Trusted Insights for What’s Ahead™

  • The ongoing decline of the Chinese real estate market has blown a huge hole in aggregate Chinese demand – from upstream inputs like steel and glass to downstream furnishings, etc. – that is causing a significant and foreseeably long-lasting growth slowdown.
  • The government’s current approach to try to fill this demand gap and sustain growth through increased industrial production, especially in new technology industries like electric vehicles (EVs), cannot work due to both deficient domestic demand and limited headroom for export growth. The unfolding situation already exhibits severe over capacity and rising trade tensions as reported widely in business media1.
  • Ultimately, trade tensions will limit China’s ability to significantly grow exports from their current high base, irrespective of their competitiveness. Therefore, Chinese household consumption, not exports, must provide the demand needed to drive future Chinese growth and economic sustainability.  

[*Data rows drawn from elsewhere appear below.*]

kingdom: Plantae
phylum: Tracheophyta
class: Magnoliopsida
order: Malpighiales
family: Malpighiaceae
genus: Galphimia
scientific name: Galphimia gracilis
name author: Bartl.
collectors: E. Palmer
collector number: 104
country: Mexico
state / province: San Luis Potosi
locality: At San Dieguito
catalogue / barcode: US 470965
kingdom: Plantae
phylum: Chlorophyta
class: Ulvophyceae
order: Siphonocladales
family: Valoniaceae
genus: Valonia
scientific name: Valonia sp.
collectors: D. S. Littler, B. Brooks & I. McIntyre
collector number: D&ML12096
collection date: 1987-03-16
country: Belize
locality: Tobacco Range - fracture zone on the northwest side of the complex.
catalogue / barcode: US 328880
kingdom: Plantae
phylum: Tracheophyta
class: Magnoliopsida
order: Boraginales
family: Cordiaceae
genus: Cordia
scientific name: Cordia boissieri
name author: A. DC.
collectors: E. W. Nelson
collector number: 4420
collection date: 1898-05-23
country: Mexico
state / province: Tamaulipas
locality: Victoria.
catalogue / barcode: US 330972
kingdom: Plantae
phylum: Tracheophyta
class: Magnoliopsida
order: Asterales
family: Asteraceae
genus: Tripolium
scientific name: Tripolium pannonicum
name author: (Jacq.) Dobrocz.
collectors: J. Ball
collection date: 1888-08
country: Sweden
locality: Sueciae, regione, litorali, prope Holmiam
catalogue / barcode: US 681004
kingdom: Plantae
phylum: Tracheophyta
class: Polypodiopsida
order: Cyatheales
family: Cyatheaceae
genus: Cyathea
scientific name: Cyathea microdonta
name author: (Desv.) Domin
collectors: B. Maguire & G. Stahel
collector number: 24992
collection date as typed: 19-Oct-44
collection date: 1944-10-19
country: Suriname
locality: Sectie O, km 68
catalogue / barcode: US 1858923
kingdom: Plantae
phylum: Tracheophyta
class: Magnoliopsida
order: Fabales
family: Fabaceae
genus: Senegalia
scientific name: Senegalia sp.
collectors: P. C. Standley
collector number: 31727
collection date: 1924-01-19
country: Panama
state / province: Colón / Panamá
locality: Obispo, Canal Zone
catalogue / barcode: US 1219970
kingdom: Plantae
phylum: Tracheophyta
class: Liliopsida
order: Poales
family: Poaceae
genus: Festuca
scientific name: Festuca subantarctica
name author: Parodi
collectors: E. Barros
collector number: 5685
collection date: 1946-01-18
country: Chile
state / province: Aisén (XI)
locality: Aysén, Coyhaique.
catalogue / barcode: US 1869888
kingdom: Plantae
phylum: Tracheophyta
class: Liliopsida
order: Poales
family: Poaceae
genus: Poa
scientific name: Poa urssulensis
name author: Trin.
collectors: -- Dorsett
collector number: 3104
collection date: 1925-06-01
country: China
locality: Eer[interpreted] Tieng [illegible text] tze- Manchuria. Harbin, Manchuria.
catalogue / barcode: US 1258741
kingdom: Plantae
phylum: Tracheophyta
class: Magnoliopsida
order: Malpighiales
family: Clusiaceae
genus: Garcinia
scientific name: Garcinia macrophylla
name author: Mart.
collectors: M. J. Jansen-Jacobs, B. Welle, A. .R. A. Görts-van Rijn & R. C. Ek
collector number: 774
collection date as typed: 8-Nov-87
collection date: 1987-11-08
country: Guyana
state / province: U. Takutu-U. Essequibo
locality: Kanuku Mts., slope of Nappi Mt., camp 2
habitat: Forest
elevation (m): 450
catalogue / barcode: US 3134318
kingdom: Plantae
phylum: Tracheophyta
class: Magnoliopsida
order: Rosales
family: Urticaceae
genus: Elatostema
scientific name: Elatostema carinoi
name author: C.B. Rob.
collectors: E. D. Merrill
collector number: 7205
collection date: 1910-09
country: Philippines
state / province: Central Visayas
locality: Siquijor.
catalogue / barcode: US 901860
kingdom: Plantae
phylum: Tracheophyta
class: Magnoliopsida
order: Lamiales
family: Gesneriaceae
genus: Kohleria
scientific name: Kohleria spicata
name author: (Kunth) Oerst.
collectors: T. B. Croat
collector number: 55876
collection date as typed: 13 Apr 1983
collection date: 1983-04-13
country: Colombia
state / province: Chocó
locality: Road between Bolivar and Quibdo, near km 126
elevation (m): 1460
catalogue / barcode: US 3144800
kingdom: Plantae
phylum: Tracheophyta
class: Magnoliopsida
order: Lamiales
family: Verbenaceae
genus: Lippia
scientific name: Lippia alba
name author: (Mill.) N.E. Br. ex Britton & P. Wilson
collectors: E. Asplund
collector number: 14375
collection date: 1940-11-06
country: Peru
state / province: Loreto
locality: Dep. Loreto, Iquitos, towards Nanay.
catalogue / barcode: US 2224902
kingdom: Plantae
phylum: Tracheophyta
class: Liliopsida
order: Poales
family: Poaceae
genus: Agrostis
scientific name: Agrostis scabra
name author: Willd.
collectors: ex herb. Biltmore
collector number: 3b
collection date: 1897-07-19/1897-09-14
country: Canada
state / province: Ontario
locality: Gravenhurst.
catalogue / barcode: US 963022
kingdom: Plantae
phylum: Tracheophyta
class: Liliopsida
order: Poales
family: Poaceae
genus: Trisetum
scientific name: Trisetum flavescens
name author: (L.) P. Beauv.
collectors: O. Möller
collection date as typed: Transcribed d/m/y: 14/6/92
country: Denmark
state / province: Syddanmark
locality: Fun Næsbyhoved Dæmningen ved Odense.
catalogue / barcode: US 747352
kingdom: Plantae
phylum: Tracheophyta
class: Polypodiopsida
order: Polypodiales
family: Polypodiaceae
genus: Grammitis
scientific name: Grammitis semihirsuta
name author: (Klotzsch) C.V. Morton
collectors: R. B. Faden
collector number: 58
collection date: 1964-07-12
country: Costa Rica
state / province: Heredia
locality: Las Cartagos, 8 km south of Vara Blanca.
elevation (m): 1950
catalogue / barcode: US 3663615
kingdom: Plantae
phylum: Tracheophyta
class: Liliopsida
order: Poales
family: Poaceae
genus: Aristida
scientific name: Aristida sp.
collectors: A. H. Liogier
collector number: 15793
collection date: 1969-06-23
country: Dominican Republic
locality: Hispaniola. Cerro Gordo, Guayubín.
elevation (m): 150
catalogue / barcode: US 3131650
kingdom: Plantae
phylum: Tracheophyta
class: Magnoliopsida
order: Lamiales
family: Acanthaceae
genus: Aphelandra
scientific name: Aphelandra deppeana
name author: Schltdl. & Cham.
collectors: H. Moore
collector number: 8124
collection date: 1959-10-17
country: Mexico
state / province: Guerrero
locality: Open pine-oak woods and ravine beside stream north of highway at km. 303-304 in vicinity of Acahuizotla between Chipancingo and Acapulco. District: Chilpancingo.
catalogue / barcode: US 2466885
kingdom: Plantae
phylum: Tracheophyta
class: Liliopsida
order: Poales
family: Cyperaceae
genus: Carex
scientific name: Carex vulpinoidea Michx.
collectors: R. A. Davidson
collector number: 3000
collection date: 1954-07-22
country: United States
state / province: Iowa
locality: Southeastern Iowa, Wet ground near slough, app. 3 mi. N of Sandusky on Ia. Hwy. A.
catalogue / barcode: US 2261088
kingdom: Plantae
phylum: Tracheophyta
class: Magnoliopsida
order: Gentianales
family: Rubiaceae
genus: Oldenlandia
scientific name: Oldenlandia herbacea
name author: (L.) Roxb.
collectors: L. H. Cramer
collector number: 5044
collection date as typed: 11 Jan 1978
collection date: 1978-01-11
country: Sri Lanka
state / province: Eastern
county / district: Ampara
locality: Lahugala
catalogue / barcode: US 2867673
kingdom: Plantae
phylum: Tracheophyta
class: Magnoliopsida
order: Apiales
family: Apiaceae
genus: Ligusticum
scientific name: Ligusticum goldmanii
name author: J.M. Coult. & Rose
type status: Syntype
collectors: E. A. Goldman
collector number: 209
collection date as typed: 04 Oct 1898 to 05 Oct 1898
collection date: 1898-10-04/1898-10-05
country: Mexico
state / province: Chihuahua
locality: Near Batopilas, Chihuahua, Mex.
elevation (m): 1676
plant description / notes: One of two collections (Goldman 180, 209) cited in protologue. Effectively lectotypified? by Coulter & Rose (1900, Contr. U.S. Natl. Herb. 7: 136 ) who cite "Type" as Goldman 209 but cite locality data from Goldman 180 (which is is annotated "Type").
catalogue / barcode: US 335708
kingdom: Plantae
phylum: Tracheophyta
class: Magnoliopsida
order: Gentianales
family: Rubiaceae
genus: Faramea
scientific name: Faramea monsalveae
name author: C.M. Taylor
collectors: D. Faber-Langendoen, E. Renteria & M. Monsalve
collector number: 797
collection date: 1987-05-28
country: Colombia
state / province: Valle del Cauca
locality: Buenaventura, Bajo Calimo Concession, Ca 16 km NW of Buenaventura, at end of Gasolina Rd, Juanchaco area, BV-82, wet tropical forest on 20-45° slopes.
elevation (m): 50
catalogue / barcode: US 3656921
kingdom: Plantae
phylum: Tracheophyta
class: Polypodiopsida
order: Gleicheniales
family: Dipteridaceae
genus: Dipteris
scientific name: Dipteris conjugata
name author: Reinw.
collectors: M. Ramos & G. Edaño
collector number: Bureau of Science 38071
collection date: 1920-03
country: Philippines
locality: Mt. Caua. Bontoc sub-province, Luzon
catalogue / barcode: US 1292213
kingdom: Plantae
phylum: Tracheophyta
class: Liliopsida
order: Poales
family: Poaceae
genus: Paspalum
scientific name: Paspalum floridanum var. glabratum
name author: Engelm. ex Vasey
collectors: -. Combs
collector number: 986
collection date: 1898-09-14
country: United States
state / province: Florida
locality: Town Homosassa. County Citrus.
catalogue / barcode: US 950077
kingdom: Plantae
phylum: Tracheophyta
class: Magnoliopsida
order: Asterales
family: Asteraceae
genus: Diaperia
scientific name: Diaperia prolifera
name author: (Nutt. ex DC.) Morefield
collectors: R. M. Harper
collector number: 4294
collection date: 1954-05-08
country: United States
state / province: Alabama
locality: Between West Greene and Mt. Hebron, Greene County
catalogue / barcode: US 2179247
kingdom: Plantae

  • Household consumption in China is structurally impaired due to political economy factors, like negative real interest rates that repress household income and social security from savings, in aggregate, and thus constrain consumer spending capacity. The problem is much deeper than a lull in consumer confidence due to post-pandemic malaise or cyclical factors.  
  • China arguably has the capability, resources, and tools to undertake the reforms necessary to establish consumption as a primary growth driver. The methods to do so are empirically proven. It is a political choice, not an economic one.  
  • It stands to reason that political preferences will eventually give way to economic necessity, and that the Chinese leadership will embark on some of the required reforms to lift consumption. There is precedence for this.
  • The reforms required to elevate consumption are not quick fixes. They require systemic change and will take time to manifest and to deliver dividends. Adequate and earnest reform measures, however, are likely to be greeted with strong investor enthusiasm that should help accelerate the transition process.
  • In the meantime, at the company level, growth through innovation will be hard won in most categories and subject to the pricing and margin pressures characteristic of a slowing, over-supplied and consolidating marketplace.